# Red Rubin sword anyone?



## cydric (Nov 1, 2006)

Hello all! I have an _Echinodorus _'Rubin' that is overtaking the right side of my 29g tank. When I first bought it, it was only around three inches high and wide, now it's 12" high and 11" wide - way too big for my little 29g tank.

So I'm wondering if anyone here in the club would like to take it off my hands?

I know it's probably a far shot but I know some of you have big tanks. It's very healthy and algae free. It's being kept with shrimp, otos, and h. rasboras with pond snails, nerite snails, and ramshorn snails.

If anyone would like it, I could bring it to the March PAPAS meeting, and if you're so kind, possibly get a plant in return for it?  I'll need something to take up the big gap it's going to produce once I remove it...and no, I don't want any_ Hygrophila polysperma _or _Hygrophila sp. _'Tiger', lol. I have enough of that taking up my left side of the tank.

Thanks for looking and see you all at the next meeting!


----------



## DiPpY eGgS (Jun 3, 2005)

May I ask what type of plants are you looking for??


----------



## cydric (Nov 1, 2006)

I'm not sure lol. I'd like some sort of stem plant. Not an extremely fast grower like H. polysperma but something that looks nice. Something green cause i'd like to have it balanced out. I want some red plants for in the middle.... so i'm really open to anything...does that work? lol


----------



## hooha (Apr 21, 2005)

it's still a baby  I had one when I first started my 75 gallon. It took up half the tank.

If you look through the plant finder and have a specific plant request I'm willing to bet it will end up at the meeting.


----------



## cydric (Nov 1, 2006)

hooha said:


> it's still a baby  I had one when I first started my 75 gallon. It took up half the tank.
> 
> If you look through the plant finder and have a specific plant request I'm willing to bet it will end up at the meeting.

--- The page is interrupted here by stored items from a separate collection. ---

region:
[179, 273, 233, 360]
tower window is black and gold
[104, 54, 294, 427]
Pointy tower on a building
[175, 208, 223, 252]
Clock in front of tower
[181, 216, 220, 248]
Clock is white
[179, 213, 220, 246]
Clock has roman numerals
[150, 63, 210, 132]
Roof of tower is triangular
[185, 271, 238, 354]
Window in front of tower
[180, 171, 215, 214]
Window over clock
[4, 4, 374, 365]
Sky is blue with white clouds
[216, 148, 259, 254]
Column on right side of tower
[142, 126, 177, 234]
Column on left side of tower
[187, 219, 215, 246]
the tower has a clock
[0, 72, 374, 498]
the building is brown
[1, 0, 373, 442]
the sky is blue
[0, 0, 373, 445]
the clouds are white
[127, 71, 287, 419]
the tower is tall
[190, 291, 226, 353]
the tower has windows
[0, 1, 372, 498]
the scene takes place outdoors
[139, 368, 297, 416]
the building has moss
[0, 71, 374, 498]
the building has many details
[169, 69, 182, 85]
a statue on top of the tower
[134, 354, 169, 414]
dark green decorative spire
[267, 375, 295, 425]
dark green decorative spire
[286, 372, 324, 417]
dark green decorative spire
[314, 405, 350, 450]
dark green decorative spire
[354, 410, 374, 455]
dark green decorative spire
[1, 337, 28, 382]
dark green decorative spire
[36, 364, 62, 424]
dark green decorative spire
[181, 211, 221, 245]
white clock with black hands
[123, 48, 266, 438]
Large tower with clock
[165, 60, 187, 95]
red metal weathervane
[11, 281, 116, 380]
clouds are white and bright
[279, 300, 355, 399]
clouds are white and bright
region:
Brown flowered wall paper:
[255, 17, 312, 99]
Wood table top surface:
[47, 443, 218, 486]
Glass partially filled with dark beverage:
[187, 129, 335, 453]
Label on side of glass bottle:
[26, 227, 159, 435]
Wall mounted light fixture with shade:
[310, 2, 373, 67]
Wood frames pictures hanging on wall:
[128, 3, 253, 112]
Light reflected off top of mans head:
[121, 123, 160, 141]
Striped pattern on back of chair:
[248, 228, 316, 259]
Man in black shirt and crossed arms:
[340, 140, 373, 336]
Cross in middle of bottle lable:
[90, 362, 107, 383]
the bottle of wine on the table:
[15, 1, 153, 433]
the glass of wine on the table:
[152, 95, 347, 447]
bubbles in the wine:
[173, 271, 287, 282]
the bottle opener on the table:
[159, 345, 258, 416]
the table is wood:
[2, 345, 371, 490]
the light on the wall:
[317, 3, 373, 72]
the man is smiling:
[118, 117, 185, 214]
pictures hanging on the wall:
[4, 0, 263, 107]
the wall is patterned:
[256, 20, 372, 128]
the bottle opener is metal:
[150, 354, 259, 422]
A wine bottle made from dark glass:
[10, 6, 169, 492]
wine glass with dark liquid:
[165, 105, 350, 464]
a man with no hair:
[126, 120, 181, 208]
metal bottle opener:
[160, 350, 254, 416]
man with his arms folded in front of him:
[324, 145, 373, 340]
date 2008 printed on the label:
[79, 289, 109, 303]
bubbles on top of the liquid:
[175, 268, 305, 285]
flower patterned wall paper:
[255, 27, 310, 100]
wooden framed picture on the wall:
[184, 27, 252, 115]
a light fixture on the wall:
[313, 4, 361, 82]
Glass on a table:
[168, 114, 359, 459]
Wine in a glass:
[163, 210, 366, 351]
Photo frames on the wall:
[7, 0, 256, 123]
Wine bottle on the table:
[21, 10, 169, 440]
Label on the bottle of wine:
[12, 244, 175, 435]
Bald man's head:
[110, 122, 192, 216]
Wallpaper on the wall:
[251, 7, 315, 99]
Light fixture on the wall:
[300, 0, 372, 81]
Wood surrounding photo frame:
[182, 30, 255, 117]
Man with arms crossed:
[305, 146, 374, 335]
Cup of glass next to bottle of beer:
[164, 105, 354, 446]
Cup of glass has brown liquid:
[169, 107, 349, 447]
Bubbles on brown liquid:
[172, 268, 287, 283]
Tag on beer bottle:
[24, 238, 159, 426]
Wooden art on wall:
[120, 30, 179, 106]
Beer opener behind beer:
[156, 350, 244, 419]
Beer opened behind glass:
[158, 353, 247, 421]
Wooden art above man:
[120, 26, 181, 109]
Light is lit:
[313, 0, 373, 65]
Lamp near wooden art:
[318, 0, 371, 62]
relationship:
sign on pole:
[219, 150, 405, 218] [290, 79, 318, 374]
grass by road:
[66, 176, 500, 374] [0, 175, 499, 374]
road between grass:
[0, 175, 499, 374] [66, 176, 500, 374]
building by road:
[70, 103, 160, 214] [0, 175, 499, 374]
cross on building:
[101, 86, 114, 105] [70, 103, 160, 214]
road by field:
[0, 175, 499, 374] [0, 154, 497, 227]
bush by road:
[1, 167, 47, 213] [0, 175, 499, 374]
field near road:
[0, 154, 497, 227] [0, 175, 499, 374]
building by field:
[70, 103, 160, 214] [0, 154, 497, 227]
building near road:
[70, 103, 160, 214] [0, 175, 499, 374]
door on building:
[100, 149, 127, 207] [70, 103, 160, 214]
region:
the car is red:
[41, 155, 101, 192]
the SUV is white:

It may still be a baby but it's taking up the whole right side of my tank  Doesn't take much in a 29g I suppose.

I'd like some Rotala species plant, not _Rotala rotundifolia_ but perhaps any other type of Rotala would be nice. I was looking on plant finder and I like all the other types I saw.

So any type of Rotala (besides rotundifolia).


----------



## hooha (Apr 21, 2005)

Do you consider Rotala "green" a rotundifolia? There's alot of that floating around. Maybe someone can bring in some 'Vietnam' or "Colorata" *cough* _Cavan_ *cough*


----------



## cydric (Nov 1, 2006)

I suppose i'll just hold onto it until it actually becomes a problem. I do actually really like it since it's one of my plants that's algae free. Perhaps in a month or two when it doubles in size i'll put it up again.


----------